Once installed, the container is discoverable by NI MAX and VeriStand (via mDNS and the NI System Web Server) at the container’s LAN IP, and applications such as the VeriStand engine can be deployed to it over the network.
Warning
Because the container runs on the host kernel (see Real-Time Behavior and the Host Kernel), LabVIEW RT and VeriStand run without real-time determinism. This is suitable for functional and integration testing, not for real-time performance validation.
Configurable Run Options¶
Container behavior is driven by docker/docker-compose.yml and the
environment variables consumed by the helper scripts. The most useful
knobs:
Option |
How to set it |
Notes |
|---|---|---|
Image variant |
|
Full runmode vs slim image. |
Image version/tag |
|
Defaults to the newest locally-loaded tag. |
Number of containers |
|
Launches N collision-free instances. |
Network name |
|
Must be an existing external macvlan network. |
IP address / range |
|
|
LAN scan tuning |
|
Controls the free-IP probe before launch. |
Hostname |
|
Also re-derives the NI serial number. |
Package feed |
|
Writes |
Because the containers are launched through Docker Compose, you can
constrain host resources (CPU, memory, storage, devices, extra volumes)
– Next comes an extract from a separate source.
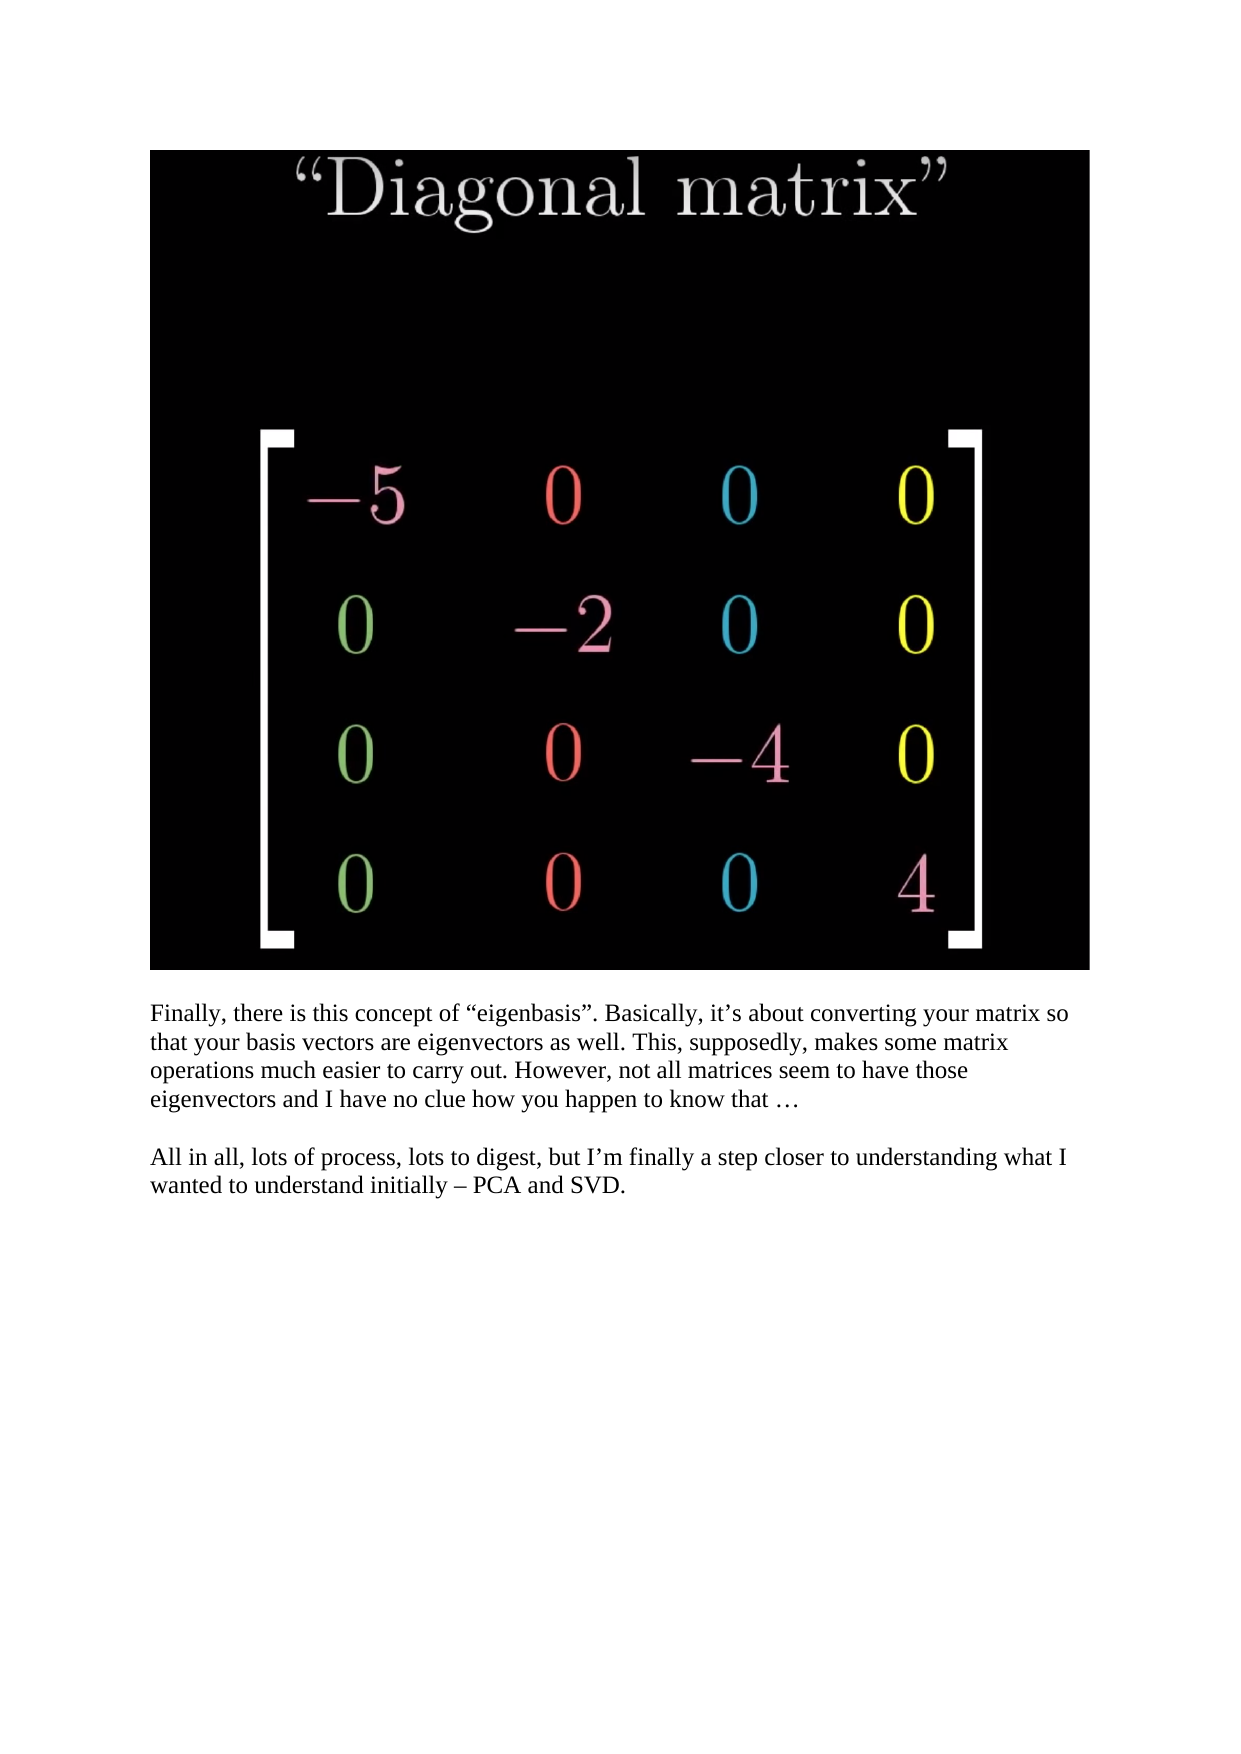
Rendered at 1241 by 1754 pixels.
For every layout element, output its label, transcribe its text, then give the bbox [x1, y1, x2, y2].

text Finally, there is this concept of “eigenbasis”. Basically, it’s about converting your matrix so that your basis vectors are eigenvectors as well. This, supposedly, makes some matrix operations much easier to carry out. However, not all matrices seem to have those eigenvectors and I have no clue how you happen to know that … [150, 998, 1090, 1113]
picture [150, 150, 1090, 970]
text All in all, lots of process, lots to digest, but I’m finally a step closer to understanding what I wanted to understand initially – PCA and SVD. [150, 1142, 1090, 1199]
by editing docker/docker-compose.yml or adding a Compose override.
For example, to limit CPU and memory and add a persistent volume, add to
the relevant service:
services:
nilrt:
cpus: "2.0" # max 2 CPU cores
cpuset: "0-1" # pin to specific cores (optional)
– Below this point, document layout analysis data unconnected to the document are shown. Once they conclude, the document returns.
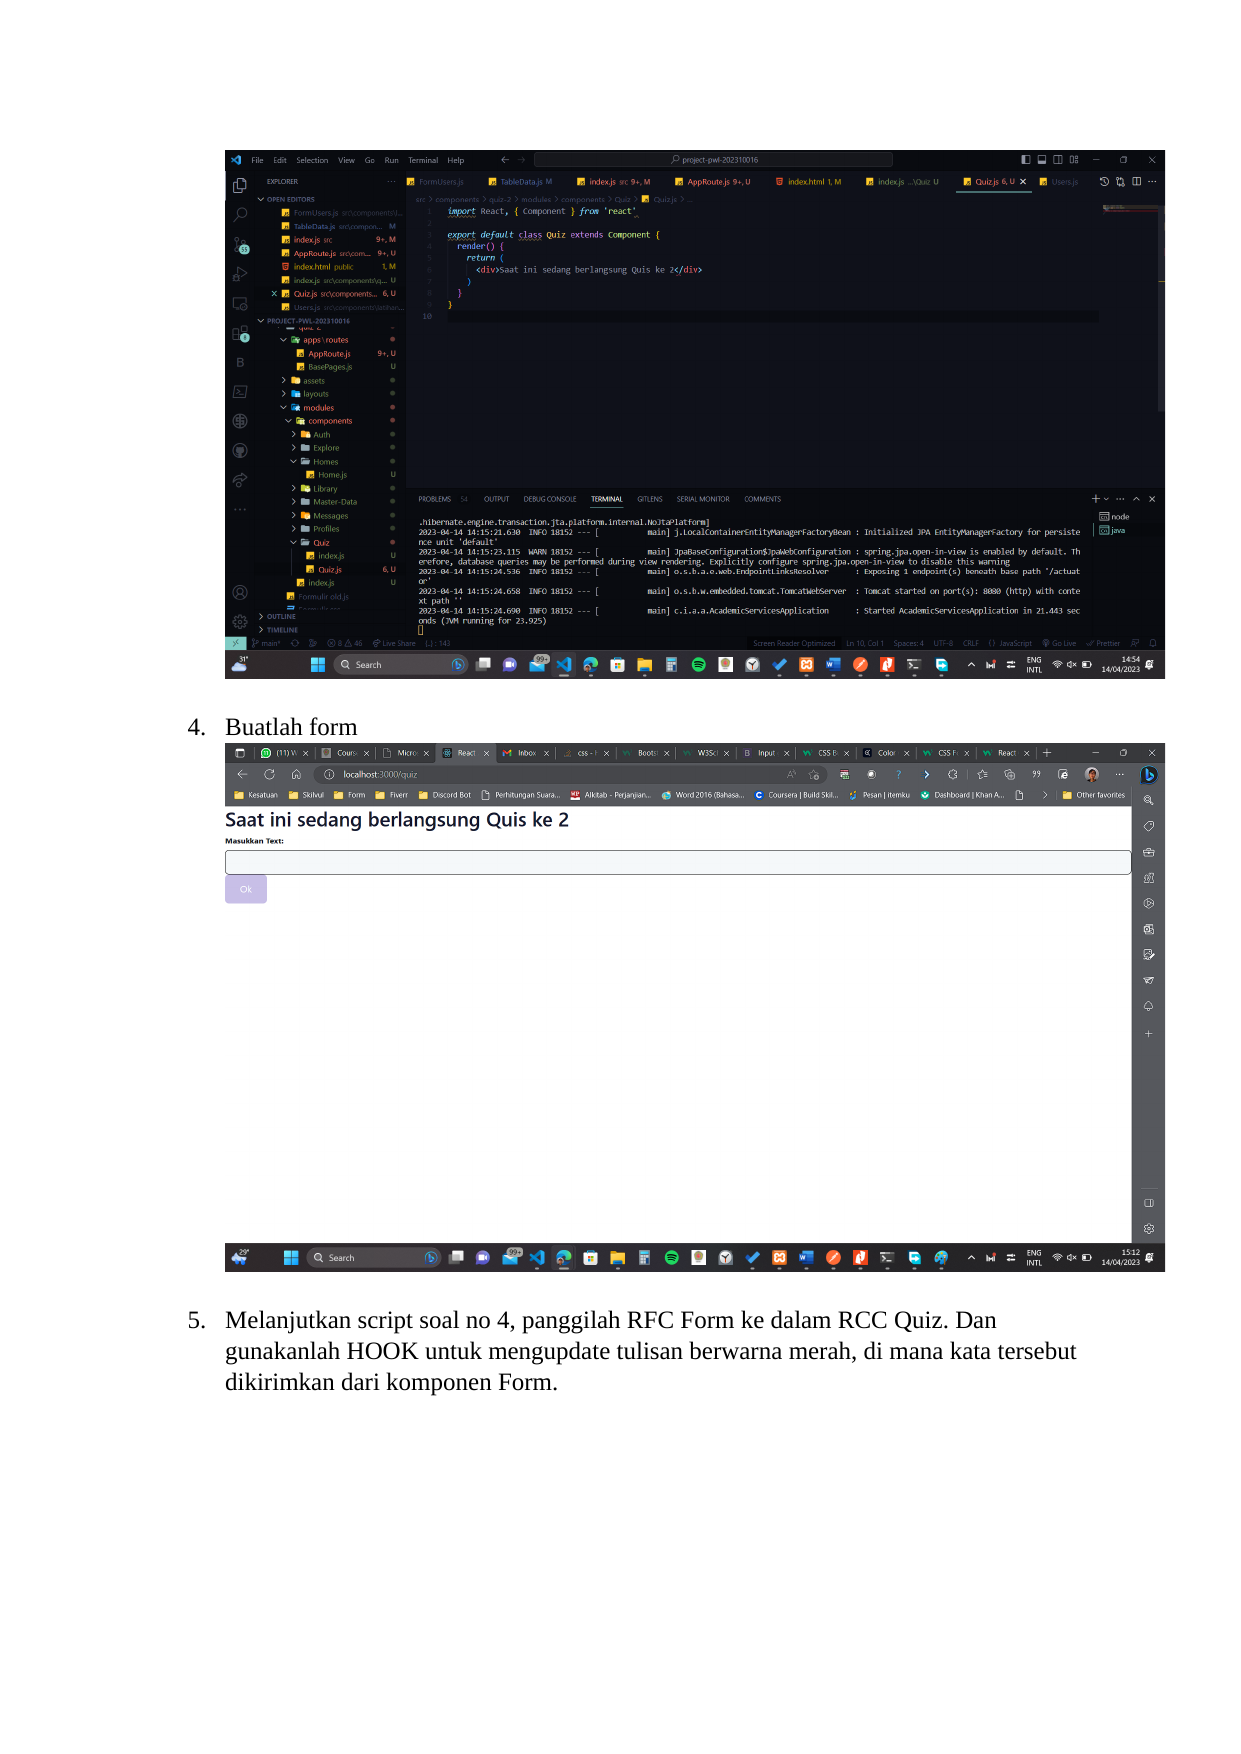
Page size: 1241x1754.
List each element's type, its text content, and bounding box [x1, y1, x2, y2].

picture [225, 150, 1166, 679]
list Buatlah form [187, 712, 1090, 741]
picture [225, 743, 1166, 1272]
list Melanjutkan script soal no 4, panggilah RFC Form ke dalam RCC Quiz. Dan gunakanlah HOOK untuk mengupdate tulisan berwarna merah, di mana kata tersebut dikirimkan dari komponen Form. [187, 1305, 1090, 1396]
mem_limit: "4g" # max 4 GiB RAM
memswap_limit: "4g" # cap swap as well
shm_size: "1g" # /dev/shm size
storage_opt:
size: "20G" # writable-layer size cap (driver-dependent)
volumes:
- /host/path:/c # persist deployed apps/data across restarts
When running directly with docker run or podman run, the
equivalent flags are --cpus, --cpuset-cpus, --memory,
--memory-swap, --shm-size, --storage-opt size=, and
-v/--volume.
Warning
The NILRT init requires --privileged. Dropping it will break
niauth, the web server, and the bind-mounts.
Supported Host Operating Systems¶
The container images are x64 Linux images and are intended to run on a Linux host with a native container runtime:
Docker engine (not Docker Desktop) with the Compose plugin, or podman.
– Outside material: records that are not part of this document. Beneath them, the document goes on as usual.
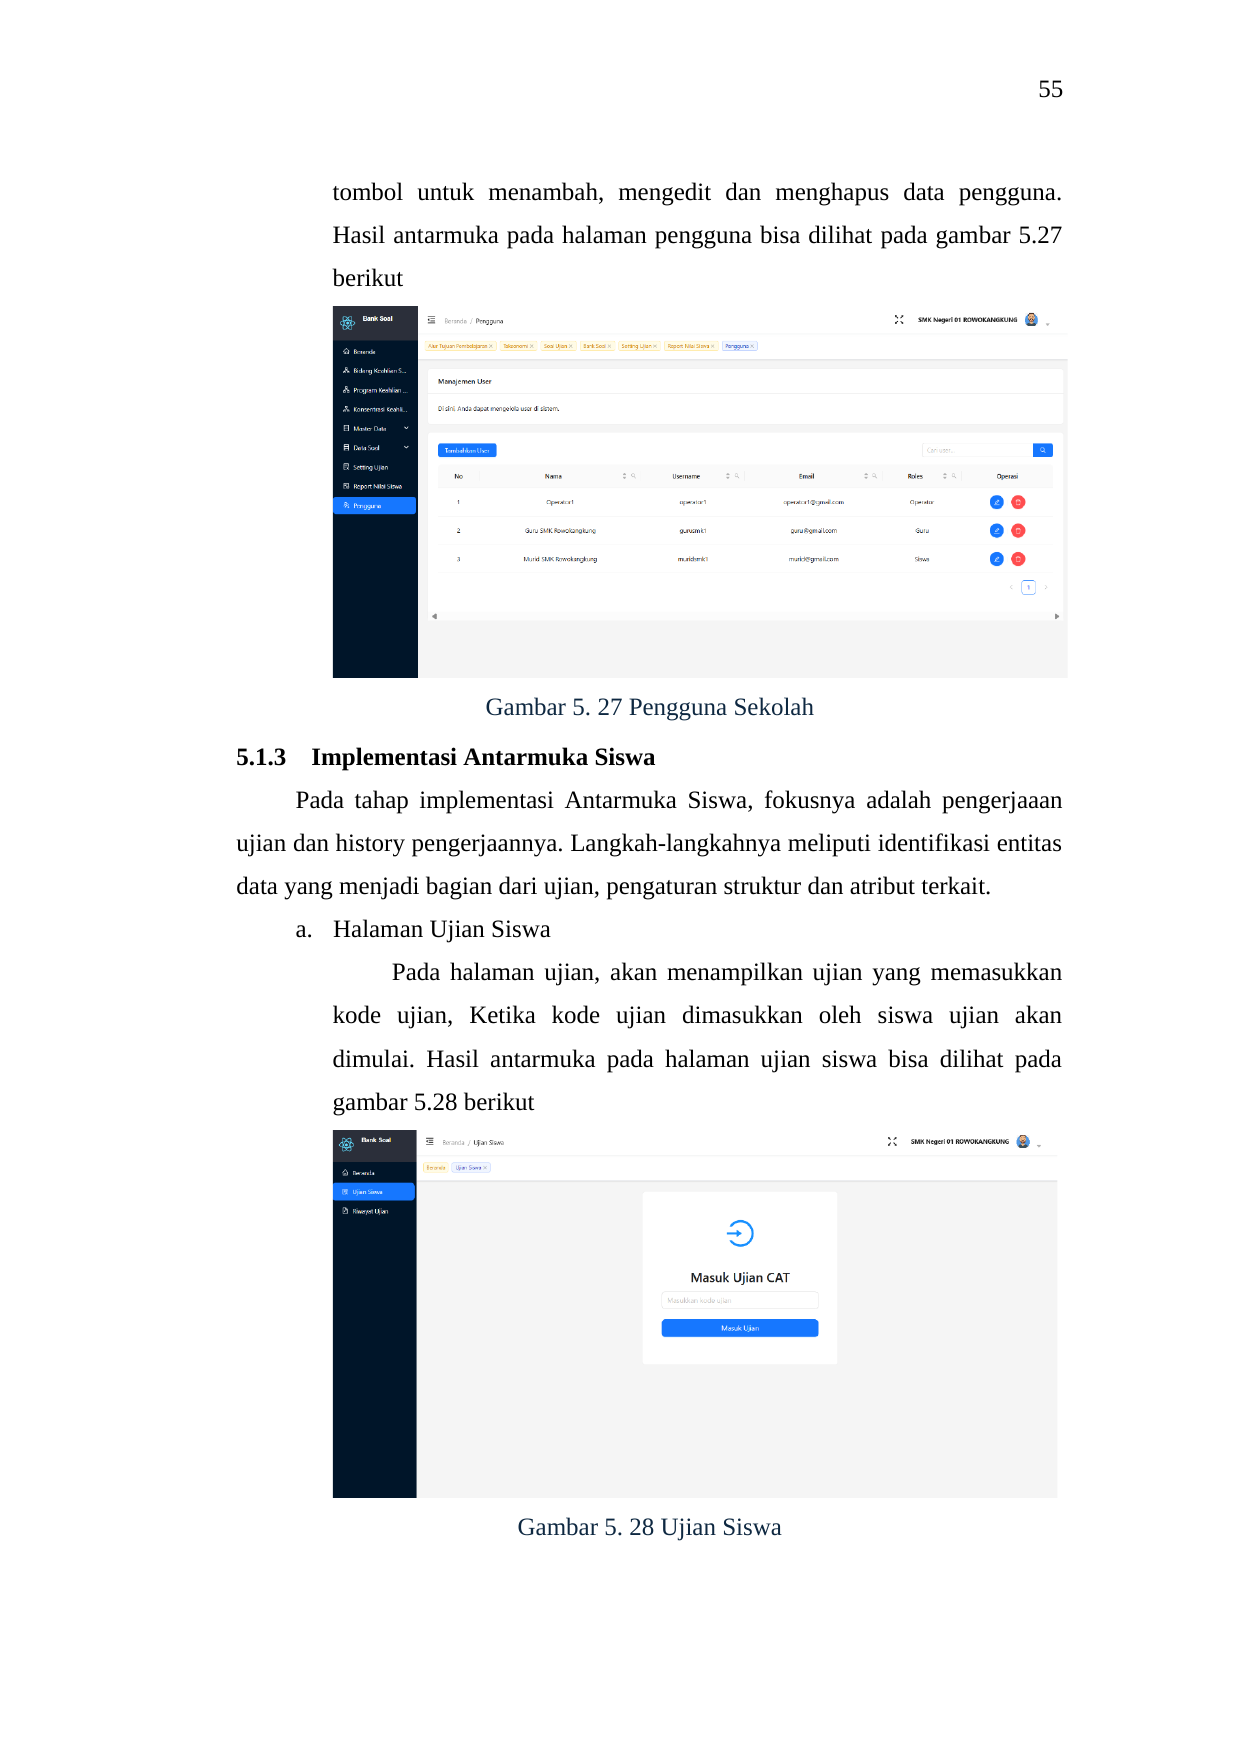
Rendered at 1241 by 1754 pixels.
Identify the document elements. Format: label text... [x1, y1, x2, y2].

text Pada tahap implementasi Antarmuka Siswa, fokusnya adalah pengerjaaan ujian dan history pengerjaannya. Langkah-langkahnya meliputi identifikasi entitas data yang menjadi bagian dari ujian, pengaturan struktur dan atribut terkait. [236, 785, 1063, 900]
picture [332, 306, 1068, 678]
list Halaman Ujian Siswa [295, 914, 1063, 943]
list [332, 177, 1063, 292]
text Gambar 5. Pengguna Sekolah [236, 692, 1063, 721]
text Gambar 5. Ujian Siswa [236, 1512, 1063, 1540]
list Pada halaman ujian, akan menampilkan ujian yang memasukkan kode ujian, Ketika kode ujian dimasukkan oleh siswa ujian akan dimulai. Hasil antarmuka pada halaman ujian siswa bisa dilihat pada gambar 5.28 berikut [332, 957, 1063, 1116]
picture [332, 1130, 1058, 1498]
subtitle Implementasi Antarmuka Siswa [236, 742, 1063, 771]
NI builds and validates on Ubuntu; other modern Linux distributions with a current Docker/podman should work.
macvlan networking (used for LAN-visible container IPs) is a Linux feature; it is not available on Docker Desktop for macOS/Windows, so the LAN-discovery workflow described here is Linux-only. Running the image without macvlan (for example with default bridge networking) is possible but loses direct LAN discoverability by NI MAX/VeriStand.
When the host is itself a VM, enable nested promiscuous mode on the VM’s NIC for macvlan to work.